• **Aufgaben**:
a - Welche drei Grundbausteine mathematischer Kommunikation stellt der Text über mathematische Modellbildung vor?
b - Schreiben Sie aus dem Text über mathematische Modellbildung die Stelle von "Möchte man sich" bis einschließlich "uns durchgängig begleiten." wortgetreu ab.

• **Dokumenttext**:
========

Möchte man sich also die Welt der naturwissenschaftlichen Modellbildung erschließen, so ist es hilfreich, beim Umgang mit ihrer mathematischen Ausdrucksweise und Symbolik die gleichen Strategien wie beim Erlernen einer Fremdsprache anzuwenden. Hierzu gehört neben dem Eintauchen in den entsprechenden Sprachraum, also der ständigen Exposition mit mathematischen Ausdrucksweisen, sicherlich auch zunächst einmal das Auswendiglernen von Begriffen und das Übersetzen von Texten in die Alltagssprache. Ein tiefes und sicheres Verständnis mathematischer Modellbildung ergibt sich dann insbesondere durch die Anwendung mathematischer Herangehensweisen in schriftlicher und mündlicher Form.
1.2 Grundbausteine
Im Folgenden stellen wir mit den Begriffen der Definition, des Theorems und des Beweises drei Grundbausteine mathematischer Kommunikation vor, die uns durchgängig begleiten.

========

• **Materialauszug**:
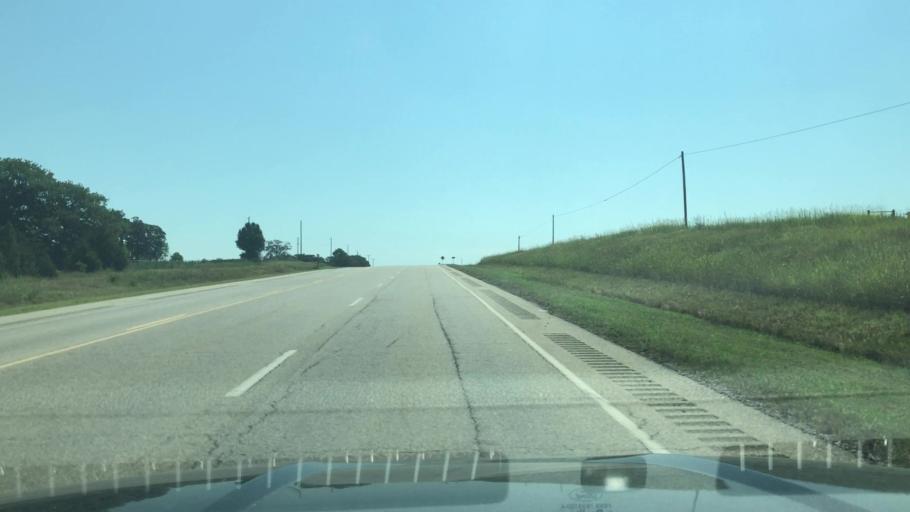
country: US
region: Oklahoma
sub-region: Creek County
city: Mannford
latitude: 36.0031
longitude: -96.4194
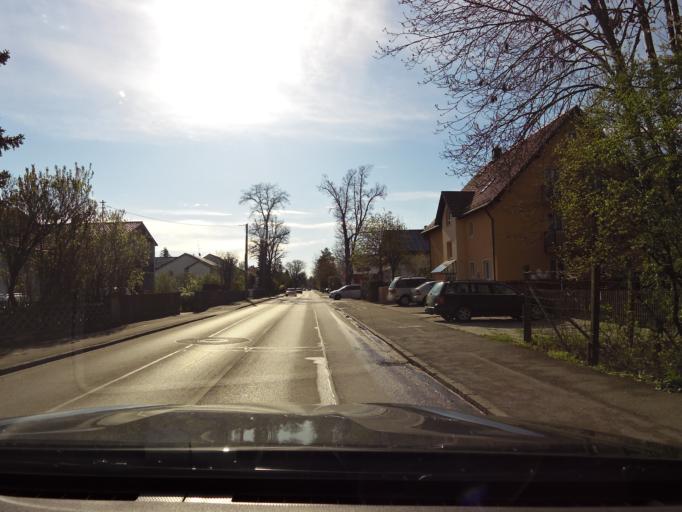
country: DE
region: Bavaria
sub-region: Upper Bavaria
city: Hallbergmoos
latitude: 48.3305
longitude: 11.7491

========

• **Antworten**:
a - Definition, Theorem und Beweis.

b -
Möchte man sich also die Welt der naturwissenschaftlichen Modellbildung erschließen, so ist es hilfreich, beim Umgang mit ihrer mathematischen Ausdrucksweise und Symbolik die gleichen Strategien wie beim Erlernen einer Fremdsprache anzuwenden. Hierzu gehört neben dem Eintauchen in den entsprechenden Sprachraum, also der ständigen Exposition mit mathematischen Ausdrucksweisen, sicherlich auch zunächst einmal das Auswendiglernen von Begriffen und das Übersetzen von Texten in die Alltagssprache. Ein tiefes und sicheres Verständnis mathematischer Modellbildung ergibt sich dann insbesondere durch die Anwendung mathematischer Herangehensweisen in schriftlicher und mündlicher Form.
1.2 Grundbausteine
Im Folgenden stellen wir mit den Begriffen der Definition, des Theorems und des Beweises drei Grundbausteine mathematischer Kommunikation vor, die uns durchgängig begleiten.